[[ INFORMATION SUPPLIED open ]]

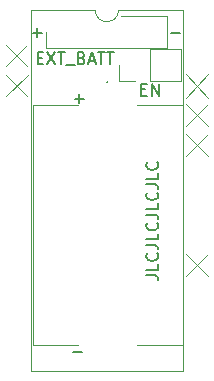
<source format=gbr>
%TF.GenerationSoftware,KiCad,Pcbnew,(5.1.6)-1*%
%TF.CreationDate,2021-07-23T13:19:56-04:00*%
%TF.ProjectId,RTC-12887-switch,5254432d-3132-4383-9837-2d7377697463,rev?*%
%TF.SameCoordinates,Original*%
%TF.FileFunction,Legend,Top*%
%TF.FilePolarity,Positive*%
%FSLAX46Y46*%
G04 Gerber Fmt 4.6, Leading zero omitted, Abs format (unit mm)*
G04 Created by KiCad (PCBNEW (5.1.6)-1) date 2021-07-23 13:19:56*
%MOMM*%
%LPD*%
G01*
G04 APERTURE LIST*
%ADD10C,0.120000*%
%ADD11C,0.150000*%
%ADD12C,0.100000*%
G04 APERTURE END LIST*
D10*
X133858000Y-99060000D02*
X131953000Y-97155000D01*
X131953000Y-99060000D02*
X133858000Y-97155000D01*
X133858000Y-88900000D02*
X131953000Y-86995000D01*
X131953000Y-88900000D02*
X133858000Y-86995000D01*
X131953000Y-81915000D02*
X133858000Y-83947000D01*
X133858000Y-81915000D02*
X131953000Y-83947000D01*
X131953000Y-84455000D02*
X133858000Y-86360000D01*
X131953000Y-86360000D02*
X133858000Y-84455000D01*
X118618000Y-82042000D02*
X116713000Y-83820000D01*
X116713000Y-82042000D02*
X118491000Y-83820000D01*
X116713000Y-81280000D02*
X118491000Y-79502000D01*
X116713000Y-79502000D02*
X118491000Y-81280000D01*
D11*
X128611380Y-98980047D02*
X129325666Y-98980047D01*
X129468523Y-99027666D01*
X129563761Y-99122904D01*
X129611380Y-99265761D01*
X129611380Y-99361000D01*
X129611380Y-98027666D02*
X129611380Y-98503857D01*
X128611380Y-98503857D01*
X129516142Y-97122904D02*
X129563761Y-97170523D01*
X129611380Y-97313380D01*
X129611380Y-97408619D01*
X129563761Y-97551476D01*
X129468523Y-97646714D01*
X129373285Y-97694333D01*
X129182809Y-97741952D01*
X129039952Y-97741952D01*
X128849476Y-97694333D01*
X128754238Y-97646714D01*
X128659000Y-97551476D01*
X128611380Y-97408619D01*
X128611380Y-97313380D01*
X128659000Y-97170523D01*
X128706619Y-97122904D01*
X128611380Y-96408619D02*
X129325666Y-96408619D01*
X129468523Y-96456238D01*
X129563761Y-96551476D01*
X129611380Y-96694333D01*
X129611380Y-96789571D01*
X129611380Y-95456238D02*
X129611380Y-95932428D01*
X128611380Y-95932428D01*
X129516142Y-94551476D02*
X129563761Y-94599095D01*
X129611380Y-94741952D01*
X129611380Y-94837190D01*
X129563761Y-94980047D01*
X129468523Y-95075285D01*
X129373285Y-95122904D01*
X129182809Y-95170523D01*
X129039952Y-95170523D01*
X128849476Y-95122904D01*
X128754238Y-95075285D01*
X128659000Y-94980047D01*
X128611380Y-94837190D01*
X128611380Y-94741952D01*
X128659000Y-94599095D01*
X128706619Y-94551476D01*
X128611380Y-93837190D02*
X129325666Y-93837190D01*
X129468523Y-93884809D01*
X129563761Y-93980047D01*
X129611380Y-94122904D01*
X129611380Y-94218142D01*
X129611380Y-92884809D02*
X129611380Y-93361000D01*
X128611380Y-93361000D01*
X129516142Y-91980047D02*
X129563761Y-92027666D01*
X129611380Y-92170523D01*
X129611380Y-92265761D01*
X129563761Y-92408619D01*
X129468523Y-92503857D01*
X129373285Y-92551476D01*
X129182809Y-92599095D01*
X129039952Y-92599095D01*
X128849476Y-92551476D01*
X128754238Y-92503857D01*
X128659000Y-92408619D01*
X128611380Y-92265761D01*
X128611380Y-92170523D01*
X128659000Y-92027666D01*
X128706619Y-91980047D01*
X128611380Y-91265761D02*
X129325666Y-91265761D01*
X129468523Y-91313380D01*
X129563761Y-91408619D01*
X129611380Y-91551476D01*
X129611380Y-91646714D01*
X129611380Y-90313380D02*
X129611380Y-90789571D01*
X128611380Y-90789571D01*
X129516142Y-89408619D02*
X129563761Y-89456238D01*
X129611380Y-89599095D01*
X129611380Y-89694333D01*
X129563761Y-89837190D01*
X129468523Y-89932428D01*
X129373285Y-89980047D01*
X129182809Y-90027666D01*
X129039952Y-90027666D01*
X128849476Y-89980047D01*
X128754238Y-89932428D01*
X128659000Y-89837190D01*
X128611380Y-89694333D01*
X128611380Y-89599095D01*
X128659000Y-89456238D01*
X128706619Y-89408619D01*
X122428047Y-105481428D02*
X123189952Y-105481428D01*
X119412142Y-80573571D02*
X119745476Y-80573571D01*
X119888333Y-81097380D02*
X119412142Y-81097380D01*
X119412142Y-80097380D01*
X119888333Y-80097380D01*
X120221666Y-80097380D02*
X120888333Y-81097380D01*
X120888333Y-80097380D02*
X120221666Y-81097380D01*
X121126428Y-80097380D02*
X121697857Y-80097380D01*
X121412142Y-81097380D02*
X121412142Y-80097380D01*
X121793095Y-81192619D02*
X122555000Y-81192619D01*
X123126428Y-80573571D02*
X123269285Y-80621190D01*
X123316904Y-80668809D01*
X123364523Y-80764047D01*
X123364523Y-80906904D01*
X123316904Y-81002142D01*
X123269285Y-81049761D01*
X123174047Y-81097380D01*
X122793095Y-81097380D01*
X122793095Y-80097380D01*
X123126428Y-80097380D01*
X123221666Y-80145000D01*
X123269285Y-80192619D01*
X123316904Y-80287857D01*
X123316904Y-80383095D01*
X123269285Y-80478333D01*
X123221666Y-80525952D01*
X123126428Y-80573571D01*
X122793095Y-80573571D01*
X123745476Y-80811666D02*
X124221666Y-80811666D01*
X123650238Y-81097380D02*
X123983571Y-80097380D01*
X124316904Y-81097380D01*
X124507380Y-80097380D02*
X125078809Y-80097380D01*
X124793095Y-81097380D02*
X124793095Y-80097380D01*
X125269285Y-80097380D02*
X125840714Y-80097380D01*
X125555000Y-81097380D02*
X125555000Y-80097380D01*
X130683047Y-78430428D02*
X131444952Y-78430428D01*
X118999047Y-78430428D02*
X119760952Y-78430428D01*
X119380000Y-78811380D02*
X119380000Y-78049476D01*
X122555047Y-84018428D02*
X123316952Y-84018428D01*
X122936000Y-84399380D02*
X122936000Y-83637476D01*
D10*
%TO.C,J1*%
X130362000Y-79689000D02*
X130362000Y-77029000D01*
X121412000Y-79689000D02*
X130362000Y-79689000D01*
X126492000Y-77029000D02*
X130362000Y-77029000D01*
X121412000Y-79689000D02*
X120082000Y-79689000D01*
X120082000Y-79689000D02*
X120082000Y-78359000D01*
D12*
%TO.C,U1*%
X125249000Y-82533000D02*
X125249000Y-82533000D01*
X125249000Y-82633000D02*
X125249000Y-82633000D01*
X131699000Y-84583000D02*
X127849000Y-84583000D01*
X131699000Y-104883000D02*
X131699000Y-84583000D01*
X127849000Y-104883000D02*
X131699000Y-104883000D01*
X118999000Y-104883000D02*
X122849000Y-104883000D01*
X118999000Y-84583000D02*
X118999000Y-104883000D01*
X122849000Y-84583000D02*
X118999000Y-84583000D01*
X125249000Y-82533000D02*
G75*
G03*
X125249000Y-82633000I0J-50000D01*
G01*
X125249000Y-82633000D02*
G75*
G03*
X125249000Y-82533000I0J50000D01*
G01*
D10*
%TO.C,IC2*%
X124273001Y-76495001D02*
X118813001Y-76495001D01*
X118813001Y-76495001D02*
X118813001Y-107095001D01*
X118813001Y-107095001D02*
X131733001Y-107095001D01*
X131733001Y-107095001D02*
X131733001Y-76495001D01*
X131733001Y-76495001D02*
X126273001Y-76495001D01*
X126273001Y-76495001D02*
G75*
G02*
X124273001Y-76495001I-1000000J0D01*
G01*
%TO.C,EN*%
X131505000Y-82483000D02*
X131505000Y-79823000D01*
X128905000Y-82483000D02*
X131505000Y-82483000D01*
X128905000Y-79823000D02*
X131505000Y-79823000D01*
X128905000Y-82483000D02*
X128905000Y-79823000D01*
X127635000Y-82483000D02*
X126305000Y-82483000D01*
X126305000Y-82483000D02*
X126305000Y-81153000D01*
D11*
X128166904Y-83240571D02*
X128500238Y-83240571D01*
X128643095Y-83764380D02*
X128166904Y-83764380D01*
X128166904Y-82764380D01*
X128643095Y-82764380D01*
X129071666Y-83764380D02*
X129071666Y-82764380D01*
X129643095Y-83764380D01*
X129643095Y-82764380D01*
%TD*%
M02*

</source>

[[ INFORMATION SUPPLIED closed ]]

▶ ABOUT THIS TASK:
Reproduce the data above word for word from its first line through the line that holds "X133858000Y-99060000D02*", both ends included; skip pictures.

▶ SOLUTION TO THIS PROBLEM:
<source format=gbr>
%TF.GenerationSoftware,KiCad,Pcbnew,(5.1.6)-1*%
%TF.CreationDate,2021-07-23T13:19:56-04:00*%
%TF.ProjectId,RTC-12887-switch,5254432d-3132-4383-9837-2d7377697463,rev?*%
%TF.SameCoordinates,Original*%
%TF.FileFunction,Legend,Top*%
%TF.FilePolarity,Positive*%
%FSLAX46Y46*%
G04 Gerber Fmt 4.6, Leading zero omitted, Abs format (unit mm)*
G04 Created by KiCad (PCBNEW (5.1.6)-1) date 2021-07-23 13:19:56*
%MOMM*%
%LPD*%
G01*
G04 APERTURE LIST*
%ADD10C,0.120000*%
%ADD11C,0.150000*%
%ADD12C,0.100000*%
G04 APERTURE END LIST*
D10*
X133858000Y-99060000D02*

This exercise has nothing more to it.